Funzionalità, condivisione, circolarità, disintermediazione, i tratti distintivi delle nuove forme di cooperazione sociale produttiva che si stanno affermando, nelle pieghe del mercato mondiale, ai quattro angoli del pianeta, e non soltanto nelle aree più avanzate. Questo insieme di modalità di scambio e di consumo è stato battezzato “Sharing economy”. Da qualche tempo è divenuto oggetto di indagini e di riflessioni da parte di esperti di vario orientamento. Ovviamente, il laboratorio d’avanguardia dell’innovazione a tutti i livelli restano gli Stati Uniti, anche per questo fenomeno cresciuto in sordina dentro la crisi e che oggi si impone all’attenzione dei decisori di politica economica sulle due sponde dell’Atlantico come possibile risposta ai limiti e ai fallimenti dei paradigmi tradizionali. Si è ormai capito, anche se molti si attardano sulle vetuste identità del secolo scorso, che “pubblico e privato” sono le due facce di una stessa logora medaglia. Entrambe inadeguate a fronteggiare con successo le sfide del nostro tempo, essendo incapaci di costruire un futuro di effettivo progresso in grado di coniugare armonicamente sviluppo e ambiente. E dovremmo averlo capito soprattutto noi, europei e italiani, che non riusciamo ancora a venir fuori veramente dalla stagnazione. Qualche decimale positivo non fa primavera…

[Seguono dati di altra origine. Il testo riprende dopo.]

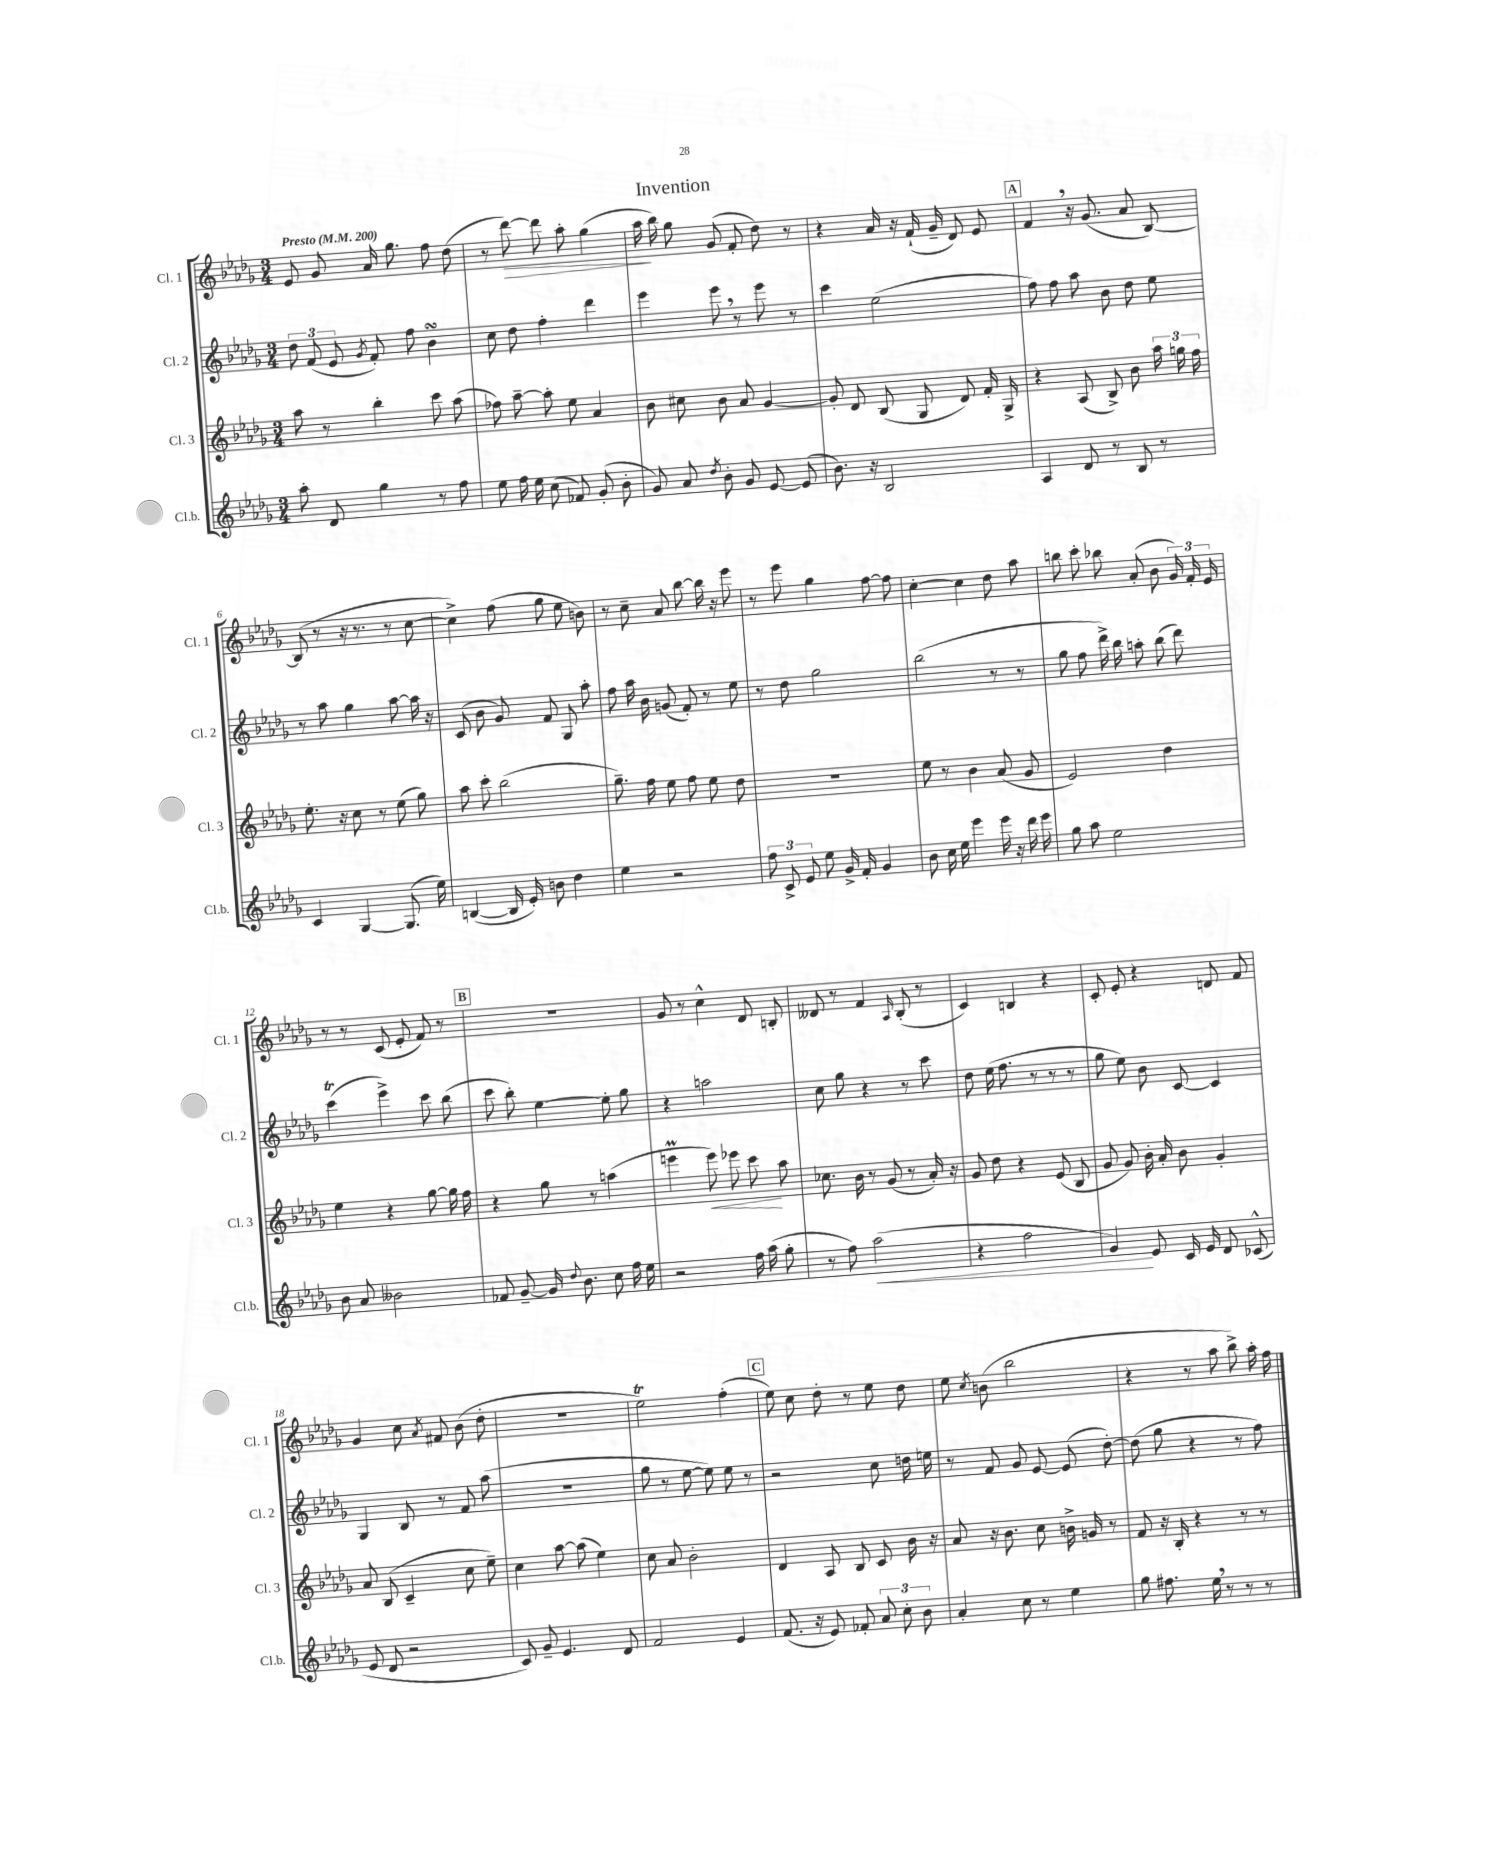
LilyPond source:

\header { title = "Invention" }
<<
\new StaffGroup <<
\new Staff = "s0" \with { instrumentName = "Cl. 1" shortInstrumentName = "Cl. 1" } {
    \clef treble \key des \major \numericTimeSignature \time 3/4 \tempo "Presto" 4 = 200
    \autoBeamOff ees'8 ges'8 aes'16 ges''8. f''8 des''8( |
    r8 des'''8~\>) des'''8 aes''8-. ges''4( |
    aes''16\! bes''16) ges''8 ges'8( f'8-. des''8) r8 |
    r4 aes'16 r16 f'16-!( ges'16-- des'8) ees'8 |
    \mark \markup { \box "A" } f'4 \breathe r16 ges'8.( aes'8 bes8~) |
    bes8( r8 r16 r8. r8 c''8~ |
    c''4->) f''8( ges''8 ees''8 b'8) |
    r8 c''8-- aes'8 bes''8~ bes''16 r16 ees'''8 |
    r8 ees'''8 ges''4 f''8~ f''8 |
    c''4~-. c''4 des''8 aes''8 |
    b''8 c'''8-. bes''8 aes'8-.( bes'8 \tuplet 3/2 { ges'16) f'16-. ees'16 } |
    r8 r8 c'8( ees'8-. f'8) r8 |
    \mark \markup { \box "B" } R2. |
    ges'8 r8 c''4-^ des'8 b8-. |
    deses'8 r8 f'4 \grace { aes16 } bes8-.( r8 |
    c'4) b4 r4 |
    c'8-. ees'8-. r4 d'8 f'8 |
    ges'4 c''8 \acciaccatura { aes'8 } fis'8 bes'8( des''8-. |
    R2. |
    ees''2\trill) f''4-.( |
    \mark \markup { \box "C" } ees''8) c''8 des''8-. r8 ees''8 des''8 |
    ees''8 \acciaccatura { c''8 } b'8( bes''2 |
    r4 r8 aes''8 bes''8->) aes''16-. f''16 \bar "|." |
}
\new Staff = "s1" \with { instrumentName = "Cl. 2" shortInstrumentName = "Cl. 2" } {
    \clef treble \key des \major \numericTimeSignature \time 3/4
    \autoBeamOff \tuplet 3/2 { des''8 f'8( ees'8 } \acciaccatura { ges'8 } f'8-.) f''8 bes'4\turn |
    c''8 des''8 f''4-. des'''4 |
    ees'''4 ees'''8 \breathe r8 ees'''8 r8 |
    c'''4 ees''2( |
    \mark \markup { \box "A" } f''8) f''8 aes''8 bes'8 des''8 ees''8 |
    r8 aes''8 ges''4 aes''8~ aes''16 r16 |
    c'8( bes'8 ges'8) f'8 ges8 aes''8-. |
    f''8 aes''16 bes'16 g'8( f'8-.) r8 ees''8 |
    r8 des''8 ges''2 |
    bes''2( r8 r8 |
    ges''8 f''8 des'''16->) bes''16 a''8-. bes''8( des'''8) |
    c'''4\trill( ees'''4->) c'''8 bes''8( |
    \mark \markup { \box "B" } c'''8 bes''8-.) ees''4~ ees''8-. ges''8 |
    r4 a''2 |
    c''8 ges''8 r4 r8 c'''8 |
    des''8 ees''16( f''8. r8 r8 r8 |
    ges''8 ees''8) bes'8 c'8~ c'4 |
    ges4 bes8 r8 f'8 aes''8( |
    R2. |
    ges''8 r8 ees''8~ ees''8) ees''8 r8 |
    \mark \markup { \box "C" } r2 c''8 d''16 e''16 |
    r8 f'8 ges'8 ees'8~ ees'8( des''8~-.) |
    des''8( ges''8 r4 r8 f''8) \bar "|." |
}
\new Staff = "s2" \with { instrumentName = "Cl. 3" shortInstrumentName = "Cl. 3" } {
    \clef treble \key des \major \numericTimeSignature \time 3/4
    \autoBeamOff aes''8 r8 bes''4-. c'''8 aes''8( |
    fes''8) aes''8~-- aes''8-. ees''8 aes'4 |
    bes'8 cis''8 bes'8 aes'8 ges'4~ |
    ges'8-. des'8 bes8( ges8 des'8) f'16-. ges16-> |
    \mark \markup { \box "A" } r4 aes8( bes8->) bes'8 \tuplet 3/2 { aes''16 g''16 f''16 } |
    ees''8.-. r16 c''8 r8 ees''8( ges''8) |
    aes''8 c'''8-. bes''2( |
    ges''8.--) f''16 ees''8 f''8 ees''8 des''8 |
    R2. |
    ees''8 r8 bes'4 aes'8( ges'8 |
    ees'2) des''4 |
    ees''4 r4 ges''8~ ges''16 f''16 |
    \mark \markup { \box "B" } r4 ges''8 r8 a''4( |
    e'''4\prall e'''8\<) ees'''8 c'''8\! aes''8 |
    ces''8. bes'16 r8 ges'8( r8 aes'16-.) r16 |
    ges'8 des''8 r4 ees'8( bes8 |
    ges'8 ges'8) bes'16-. aes'16-. bes'8 ges'4-. |
    aes'8 bes8( c'4-- c''8 ees''8--) |
    c''4 aes''8~ aes''8( ees''4) |
    c''8 aes'8 bes'2-. |
    \mark \markup { \box "C" } des'4 aes8 bes8 c'8 bes'16 r16 |
    aes'8 r16 bes'8. c''8 b'16-> g'16 r8 |
    f'8 r16 bes16-. r4 r8 r8 \bar "|." |
}
\new Staff = "s3" \with { instrumentName = "Cl.b." shortInstrumentName = "Cl.b." } {
    \clef treble \key des \major \numericTimeSignature \time 3/4
    \autoBeamOff aes''8-. des'8 ges''4 r8 f''8 |
    ees''8 f''16 ees''16 c''8( fes'8) ges'8-.( bes'8-. |
    ges'8) aes'8 \acciaccatura { des''8 } bes'8-. ges'8 ees'8~ ees'8( |
    bes'8.) r16 bes2 |
    \mark \markup { \box "A" } aes4 des'8 r8 bes8 r8 |
    c'4 ges4~ ges8.( ees''16) |
    b4~( b16 ees'16-.) b'8 des''4 |
    ees''4 r2 |
    \tuplet 3/2 { f''8 c'8-> ees'8 } ees''8 ges'16-> f'16-. ges'4 |
    bes'8 c''16 ees''16 ees'''4 ees'''16 r16 des'''16 ees'''16 |
    ges''8 aes''8 ees''2 |
    bes'8 aes'8 beses'2 |
    \mark \markup { \box "B" } fes'8 ges'8~-- ges'16 \appoggiatura { des''8 } bes'8. c''8 f''16 ees''16 |
    r2 f''16 aes''16( ges''8-. |
    r8 f''8) aes''2\<( |
    r4 f''2 |
    ges'4\!) ees'8 c'16 ees'16 des'8 ces'8-^( |
    ees'8 des'8 r2 |
    c'8) ges'8-- ees'4. des'8 |
    f'2 ees'4 |
    \mark \markup { \box "C" } f'8.( r16 ees'8) fes'8-. \tuplet 3/2 { aes'8 c''8-. bes'8 } |
    aes'4-. c''8 r8 ees''4 |
    ges''8 fis''8. ees''16 \breathe r8 r8 r8 \bar "|." |
}
>>
>>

Torniamo, però, all’osservatorio americano che può fornirci indicazioni utili per la comprensione della Sharing economy e la corretta valutazione dei suoi impatti sociali e culturali. Scopriremo che sul medesimo fenomeno si misurano interpretazioni di segno diametralmente opposto, a dimostrazione che la questione è aperta. Un banco di prova per il pensiero critico.
L’Oxford English Dictionary – ci racconta Federico Rampini (L’Età del Caos, pp. 310-13) – alla voce “Sharing economy” riporta la seguente definizione: “Un sistema dove i beni e i servizi non occorre possederli, li si usa solo quando se ne ha bisogno, pagando in proporzione”. Dunque – come ha anticipato Jeremy Rifkin – il principio dell’”accesso” prevale su quello della “proprietà”. Lo conferma anche Aron Sundararajan –eminente studioso della New York University: “Siamo di fronte a un nuovo tipo di capitalismo, dalla proprietà tradizionale delle grandi marche di un tempo si passa a un sistema di accesso su basi paritarie”. Lo pensano pure i cittadini americani. Secondo un’indagine della PwC us Consumer Intelligence, il 57% degli adulti ritiene che “l’accesso sia la nuova forma di proprietà” e per questa ragione il 19% dichiara di aver praticato la Sharing economy direttamente, soprattutto nella fascia di età fra i 18 e i 24 anni. Inoltre, l’86% dei consumatori pensa che i “servizi in condivisione rendano la vita meno cara”, mentre il 68% ritiene che attraverso queste forme di cooperazione si “costruiscano comunità più coese”. Ecco perché nelle conclusioni, lo studio della PwC us Consumer Intelligence perviene a una definizione aggiornata di Sharing economy: “Ecosistema emergente che monetizza delle capacità produttive sottoutilizzate, o privilegia il prestito, l’affitto, lo spezzettamento di microcompetenze, costruito sulla fiducia reciproca e la collaborazione”. Paul Mason – commentatore economico del “The Guardian” – si spinge oltre: “E’ l’anticamera del comunismo digitale”. Stiamo forse assistendo all’emergere di una modello più democratico ed efficace di tutela/promozione del “Bene Comune”?
Non tutti concordano con questa visione ottimistica. Robert Reich – esponente della sinistra americana, docente all’Università di Berkeley – è convinto, invece, che la Sharing economy rappresenti un capitolo del più vasto processo di evoluzione del sistema capitalistico globale verso derive segnate dall’ipersfruttamento e dalla crescita delle disuguaglianze. Non senza sarcasmo, la stigmatizza come “economia della condivisione delle briciole”. La questione è sul tappeto – ripetiamo – e merita approfondimenti. Non a caso, il secondo numero del magazine del Giornale dei Comuni dal titolo “Una nuvola per amica. Cloud e Sharing economy: l’innovazione negli enti locali” – appena uscito – focalizza proprio questi temi.
Apriamo il dibattito, si diceva una volta.